Your goal:
Copy each line of the entries below that contains the string "сотрудников".

Page-level text extractions
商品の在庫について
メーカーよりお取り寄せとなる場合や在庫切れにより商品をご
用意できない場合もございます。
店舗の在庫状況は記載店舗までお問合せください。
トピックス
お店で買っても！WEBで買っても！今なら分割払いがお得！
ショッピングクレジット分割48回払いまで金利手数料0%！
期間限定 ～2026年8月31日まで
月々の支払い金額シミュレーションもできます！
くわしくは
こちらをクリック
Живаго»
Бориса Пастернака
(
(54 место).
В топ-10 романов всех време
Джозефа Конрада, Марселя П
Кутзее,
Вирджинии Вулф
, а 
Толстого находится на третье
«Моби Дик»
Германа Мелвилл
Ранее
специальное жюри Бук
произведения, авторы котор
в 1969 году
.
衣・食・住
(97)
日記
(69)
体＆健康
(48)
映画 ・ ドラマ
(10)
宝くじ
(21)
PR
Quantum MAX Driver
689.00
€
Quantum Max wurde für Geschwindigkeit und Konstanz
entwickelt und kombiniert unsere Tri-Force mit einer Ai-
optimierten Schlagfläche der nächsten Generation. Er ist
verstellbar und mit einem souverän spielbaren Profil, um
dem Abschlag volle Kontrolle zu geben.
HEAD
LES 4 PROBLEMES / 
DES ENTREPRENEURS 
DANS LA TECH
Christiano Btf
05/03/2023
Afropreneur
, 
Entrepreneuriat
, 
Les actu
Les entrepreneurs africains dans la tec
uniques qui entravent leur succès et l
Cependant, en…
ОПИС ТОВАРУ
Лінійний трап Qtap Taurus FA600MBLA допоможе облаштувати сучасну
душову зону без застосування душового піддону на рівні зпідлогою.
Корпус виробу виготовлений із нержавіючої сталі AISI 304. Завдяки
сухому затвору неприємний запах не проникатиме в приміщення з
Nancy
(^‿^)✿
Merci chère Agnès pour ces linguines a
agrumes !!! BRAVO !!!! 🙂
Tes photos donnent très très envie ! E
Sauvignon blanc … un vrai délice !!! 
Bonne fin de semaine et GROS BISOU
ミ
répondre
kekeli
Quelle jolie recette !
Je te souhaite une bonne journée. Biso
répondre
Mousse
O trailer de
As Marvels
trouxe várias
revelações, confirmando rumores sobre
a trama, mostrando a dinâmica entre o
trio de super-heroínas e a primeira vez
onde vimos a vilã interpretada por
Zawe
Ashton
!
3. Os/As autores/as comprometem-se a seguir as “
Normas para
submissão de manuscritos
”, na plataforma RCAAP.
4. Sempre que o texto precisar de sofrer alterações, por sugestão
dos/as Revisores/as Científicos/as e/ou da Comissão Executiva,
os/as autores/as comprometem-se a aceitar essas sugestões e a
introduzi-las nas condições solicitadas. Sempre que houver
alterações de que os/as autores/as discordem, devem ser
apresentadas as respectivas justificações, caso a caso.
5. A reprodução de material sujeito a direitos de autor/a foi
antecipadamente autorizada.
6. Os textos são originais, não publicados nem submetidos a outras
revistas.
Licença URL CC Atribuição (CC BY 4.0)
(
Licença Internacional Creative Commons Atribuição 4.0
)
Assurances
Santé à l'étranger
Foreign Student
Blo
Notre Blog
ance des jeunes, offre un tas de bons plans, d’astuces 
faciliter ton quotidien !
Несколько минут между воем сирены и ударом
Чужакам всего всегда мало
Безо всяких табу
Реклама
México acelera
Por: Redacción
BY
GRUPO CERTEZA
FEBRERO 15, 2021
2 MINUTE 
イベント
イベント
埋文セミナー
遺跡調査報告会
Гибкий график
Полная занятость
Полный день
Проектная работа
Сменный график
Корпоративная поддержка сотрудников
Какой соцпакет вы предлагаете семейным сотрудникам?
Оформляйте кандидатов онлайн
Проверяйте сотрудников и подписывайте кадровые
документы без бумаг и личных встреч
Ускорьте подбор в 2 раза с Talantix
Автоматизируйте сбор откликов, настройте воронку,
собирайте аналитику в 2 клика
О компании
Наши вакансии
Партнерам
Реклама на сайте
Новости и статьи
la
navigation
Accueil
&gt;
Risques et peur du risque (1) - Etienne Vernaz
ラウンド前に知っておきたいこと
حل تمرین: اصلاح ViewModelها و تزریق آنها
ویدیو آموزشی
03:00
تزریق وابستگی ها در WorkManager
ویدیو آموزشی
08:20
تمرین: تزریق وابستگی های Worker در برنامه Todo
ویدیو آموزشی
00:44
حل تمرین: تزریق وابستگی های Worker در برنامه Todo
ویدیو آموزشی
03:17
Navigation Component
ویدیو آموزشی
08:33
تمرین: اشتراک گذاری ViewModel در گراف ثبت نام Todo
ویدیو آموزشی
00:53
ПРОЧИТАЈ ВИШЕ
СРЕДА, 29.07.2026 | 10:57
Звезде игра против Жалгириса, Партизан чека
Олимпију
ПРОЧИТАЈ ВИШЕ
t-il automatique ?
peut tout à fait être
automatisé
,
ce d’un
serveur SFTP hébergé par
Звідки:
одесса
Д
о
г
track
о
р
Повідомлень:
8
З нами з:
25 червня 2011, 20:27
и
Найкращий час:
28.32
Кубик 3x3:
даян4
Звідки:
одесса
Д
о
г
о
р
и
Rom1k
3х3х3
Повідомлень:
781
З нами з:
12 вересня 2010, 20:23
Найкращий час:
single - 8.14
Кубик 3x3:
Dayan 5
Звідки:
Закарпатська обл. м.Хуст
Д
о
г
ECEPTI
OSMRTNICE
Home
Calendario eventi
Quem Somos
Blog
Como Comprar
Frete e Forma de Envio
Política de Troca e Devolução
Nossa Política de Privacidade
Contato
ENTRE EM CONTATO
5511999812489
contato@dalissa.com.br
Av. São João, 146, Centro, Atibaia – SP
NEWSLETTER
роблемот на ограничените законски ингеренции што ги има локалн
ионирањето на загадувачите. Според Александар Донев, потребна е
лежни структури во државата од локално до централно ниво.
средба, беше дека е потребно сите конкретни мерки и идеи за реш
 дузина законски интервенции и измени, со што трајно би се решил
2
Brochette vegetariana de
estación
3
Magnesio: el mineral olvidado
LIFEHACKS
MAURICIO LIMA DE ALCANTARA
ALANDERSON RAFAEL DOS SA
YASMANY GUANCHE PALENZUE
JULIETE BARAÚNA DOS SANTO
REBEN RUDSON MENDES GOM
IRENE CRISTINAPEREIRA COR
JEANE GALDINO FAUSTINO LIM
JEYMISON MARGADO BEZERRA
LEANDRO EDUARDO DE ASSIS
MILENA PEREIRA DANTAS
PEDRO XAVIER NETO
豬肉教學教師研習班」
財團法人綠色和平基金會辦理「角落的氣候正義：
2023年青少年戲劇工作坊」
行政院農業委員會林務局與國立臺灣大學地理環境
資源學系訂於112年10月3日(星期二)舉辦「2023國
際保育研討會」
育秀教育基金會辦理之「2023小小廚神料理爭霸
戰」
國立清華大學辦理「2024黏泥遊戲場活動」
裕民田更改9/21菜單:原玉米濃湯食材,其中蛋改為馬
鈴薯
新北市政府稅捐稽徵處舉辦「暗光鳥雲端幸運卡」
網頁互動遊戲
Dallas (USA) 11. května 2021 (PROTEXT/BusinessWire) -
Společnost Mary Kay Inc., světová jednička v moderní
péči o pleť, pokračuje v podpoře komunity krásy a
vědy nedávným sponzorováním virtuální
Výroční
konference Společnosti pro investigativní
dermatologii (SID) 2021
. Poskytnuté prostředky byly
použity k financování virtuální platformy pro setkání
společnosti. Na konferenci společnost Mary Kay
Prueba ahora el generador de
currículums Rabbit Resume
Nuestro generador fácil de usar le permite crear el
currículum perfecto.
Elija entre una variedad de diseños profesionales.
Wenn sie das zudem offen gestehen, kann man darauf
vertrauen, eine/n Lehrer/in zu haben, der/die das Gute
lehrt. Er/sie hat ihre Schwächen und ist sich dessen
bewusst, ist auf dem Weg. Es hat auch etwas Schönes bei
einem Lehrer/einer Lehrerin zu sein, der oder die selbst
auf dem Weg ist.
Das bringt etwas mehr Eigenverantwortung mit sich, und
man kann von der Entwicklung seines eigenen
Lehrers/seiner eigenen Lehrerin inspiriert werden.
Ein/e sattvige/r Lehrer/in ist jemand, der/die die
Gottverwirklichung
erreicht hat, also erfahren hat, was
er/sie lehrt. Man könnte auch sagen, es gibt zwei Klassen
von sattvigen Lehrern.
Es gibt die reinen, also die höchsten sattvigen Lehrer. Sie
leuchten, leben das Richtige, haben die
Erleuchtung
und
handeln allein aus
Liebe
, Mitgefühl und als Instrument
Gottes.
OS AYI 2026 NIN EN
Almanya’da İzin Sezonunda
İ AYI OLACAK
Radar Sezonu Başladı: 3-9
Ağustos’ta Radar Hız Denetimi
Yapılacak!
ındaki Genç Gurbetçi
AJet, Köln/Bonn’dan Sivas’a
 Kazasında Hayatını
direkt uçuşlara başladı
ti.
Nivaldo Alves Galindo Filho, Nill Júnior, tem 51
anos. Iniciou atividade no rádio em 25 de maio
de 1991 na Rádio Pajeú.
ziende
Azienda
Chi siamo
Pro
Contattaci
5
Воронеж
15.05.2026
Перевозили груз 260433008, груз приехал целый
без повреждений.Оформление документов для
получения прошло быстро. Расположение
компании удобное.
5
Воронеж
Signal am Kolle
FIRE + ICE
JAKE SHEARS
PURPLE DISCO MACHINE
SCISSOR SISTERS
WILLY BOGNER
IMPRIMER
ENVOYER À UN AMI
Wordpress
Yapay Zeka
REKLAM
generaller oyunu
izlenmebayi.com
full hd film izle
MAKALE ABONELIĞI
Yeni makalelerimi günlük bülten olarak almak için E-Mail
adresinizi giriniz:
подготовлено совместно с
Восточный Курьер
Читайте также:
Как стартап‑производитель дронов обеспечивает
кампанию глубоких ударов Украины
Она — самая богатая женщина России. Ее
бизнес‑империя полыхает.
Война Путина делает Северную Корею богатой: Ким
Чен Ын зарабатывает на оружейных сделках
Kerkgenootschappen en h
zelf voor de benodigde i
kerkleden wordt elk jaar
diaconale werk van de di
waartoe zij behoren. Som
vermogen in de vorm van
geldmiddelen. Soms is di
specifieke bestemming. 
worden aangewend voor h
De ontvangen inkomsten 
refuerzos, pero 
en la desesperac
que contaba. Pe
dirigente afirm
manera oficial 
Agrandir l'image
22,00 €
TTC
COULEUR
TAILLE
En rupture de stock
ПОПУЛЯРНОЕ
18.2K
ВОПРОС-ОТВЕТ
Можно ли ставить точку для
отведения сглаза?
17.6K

Response to this exercise:
Корпоративная поддержка сотрудников
Проверяйте сотрудников и подписывайте кадровые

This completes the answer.